The challenge of reducing the UAE’s waste
Educational targets must be achieved alongside waste management capacity improvements, says Khaled Al HuraimelShow transcript
The waste management sector is still in its infancy in the UAE. Khaled Al Huraimel, Group CEO of Sharjah-based environmental management company Bee’ah, discusses the Emirate’s zero-waste to landfill target, and the challenges the city-state must overcome.
The waste management sector is still in it’s infancy in the United Arab Emirates. Yet demand for this service has hit an all-time high, and that’s thanks to rising migration and consumption levels. Here to give us insight on the evolution of this industry is Khaled Al Huraimel.
The New Economy: So first, can you tell me about some of the cultural challenges you face in the waste management sector?
Khlaed Al Huraimel: Well, in the UAE, as you know, we have people living and working from all over the world. So one of the challenges we have, on the cultural side, is the attitude and opinion of many different nationalities; so the awareness is important and working on changing attitudes of people towards recycling and waste is a challenge. But we’ve been able to successfully overcome that through various initiatives that Bee’ah and the UAE as a country have been doing.
The New Economy: The UAE tops a list that perhaps it may not be so proud of in that sense: one of the world’s largest per capita waste producers. So is the government very much confronting this reality?
Khlaed Al Huraimel: The region, not just the UAE, is going through rapid development, which leads to also increasing population; this has lead to the high waste generation per capita. But the UAE and Sharjah, where we are based, has been doing a lot to tackle this challenge and, of course, requires a lot of education for people to recycle, to reduce waste and putting the infrastructure to resolve this. But, right now in the region, the waste per capita generated is 2.5kg, which is one of the highest, but we are taking the steps to manage that.
The New Economy: Can you be more specific about Bee’ah’s role in tackling these concerns?

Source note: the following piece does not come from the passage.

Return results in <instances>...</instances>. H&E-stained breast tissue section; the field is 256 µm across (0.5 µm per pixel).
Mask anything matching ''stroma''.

Khlaed Al Huraimel: Bee’ah is still a new company, we established the company in 2007 it’s a public/private partnership and since the establishment of the company, we have been looking at setting up the infrastructure to tackle the problem of waste. This includes setting up many recycling facilities, we’ve also set up MRF which is a Material Recovery Facility, we have a company under Bee’ah called Tandeef which is responsible for waste collection and street cleaning. And we have various initiatives that we do and projects to manage the problem of waste; we’ve set a target for Sharjah zero waste to landfill. Already to date we’ve achieved 67 percent diversion rate away from the landfill, which is considered probably the highest in the Middle East today.
The New Economy: Now, of course, there is a business imperative that’s involved in this, but even more so as you said in uncharted territory, you’ve got to really educate the public. Tell me about that arm of your company.

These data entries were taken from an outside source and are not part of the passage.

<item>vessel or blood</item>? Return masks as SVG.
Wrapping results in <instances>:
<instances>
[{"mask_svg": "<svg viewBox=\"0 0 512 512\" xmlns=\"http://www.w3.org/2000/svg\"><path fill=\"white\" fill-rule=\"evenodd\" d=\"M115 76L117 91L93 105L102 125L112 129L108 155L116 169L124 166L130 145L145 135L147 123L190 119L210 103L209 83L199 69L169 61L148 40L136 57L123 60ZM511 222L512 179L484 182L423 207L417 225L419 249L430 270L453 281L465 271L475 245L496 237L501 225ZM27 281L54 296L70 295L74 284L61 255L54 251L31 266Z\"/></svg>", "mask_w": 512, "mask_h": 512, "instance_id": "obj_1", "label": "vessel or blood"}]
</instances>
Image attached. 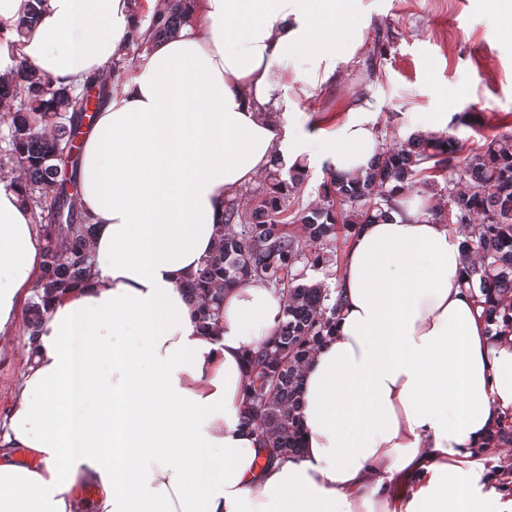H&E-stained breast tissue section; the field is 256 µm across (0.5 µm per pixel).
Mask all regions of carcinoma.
Listing matches in <instances>:
<instances>
[{
    "label": "carcinoma",
    "mask_w": 512,
    "mask_h": 512,
    "mask_svg": "<svg viewBox=\"0 0 512 512\" xmlns=\"http://www.w3.org/2000/svg\"><path fill=\"white\" fill-rule=\"evenodd\" d=\"M6 25L17 51L38 20L43 0ZM168 11L151 17L141 35L129 39L113 57L112 79L91 78L100 89L99 112L123 81L129 58H138L150 42L178 36L190 23L192 0H170ZM0 179L15 176L26 190L35 223L46 246L41 270L43 293L29 306L27 332L33 336L45 315L44 297L63 294L91 271L89 242L94 225L70 188L78 187L80 132L89 114L83 92L59 86L23 62L0 74ZM455 116L438 132H415L380 150L363 172L328 170L323 203L294 208L304 165L272 164L264 176L259 201L248 212L230 200L215 246L200 266L187 292L198 305L200 324L214 328L222 321L224 292L251 281L278 289L285 302L282 319L263 349L248 360L243 424L259 438L267 461L302 453L303 419L300 393L305 365L331 335L340 298L314 274L326 272L339 236L349 237L363 224L390 219L395 199L417 194L437 196L431 209L464 238V265L469 287H477L488 332L512 333V130L485 138L477 150L463 153ZM303 226V236L287 229Z\"/></svg>",
    "instance_id": "carcinoma-1"
}]
</instances>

Khlaed Al Huraimel: Well, we do a lot on the education and awareness front: we have the Bee’ah School of Environment, which has been running now for a few years. It runs across all the schools in Sharjah; we’ve been able to educate over 200 000 students to date, and [have] over 200 schools so this is an ongoing programme, this is an initiative from Bee’ah. We also have another programme called My Bee’ah, which is a loyalty programme and outreach programme for the general public. So we have programmes, events running throughout the year also to educate the population on the environment, on recycling to help us to achieve our goals.

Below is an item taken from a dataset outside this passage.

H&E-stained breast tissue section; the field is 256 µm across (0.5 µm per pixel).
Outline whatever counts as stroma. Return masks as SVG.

The New Economy: One of those goals being your zero waste target; Khalid, tell me about some of those plans.
Khlaed Al Huraimel: As I said earlier, we’ve built the infrastructure to try to recover and recycle as much waste as possible: to date we’ve reached around 67 percent diversion. And, to get towards zero waste, in 2014 we signed with a UK company for a waste to energy facility, it’s a gasification plant, which will be one of the largest gasification plants in the world and construction will start during 2015. And this plant will help us reach our target of zero waste, the plant capacity is around 400 000 tons which will generate up to 18MW of power.
The New Economy: Finally, you’ve talked about all this momentum that’s been built; how long do I have to wait until the UAE has really embraced this waste management culture?
Khlaed Al Huraimel: It’s already been embraced and we already see this with the increase and recycling increase and environmental education. There’s a lot of cooperation between the different emirates, we work closely with the ministry of environment and the federal government. We, as Bee’ah, have offices in Dubai and Abu Dhabi, so there’s lot of cooperation between the different emirates and the whole country as a whole is leading the way when it comes to sustainable development.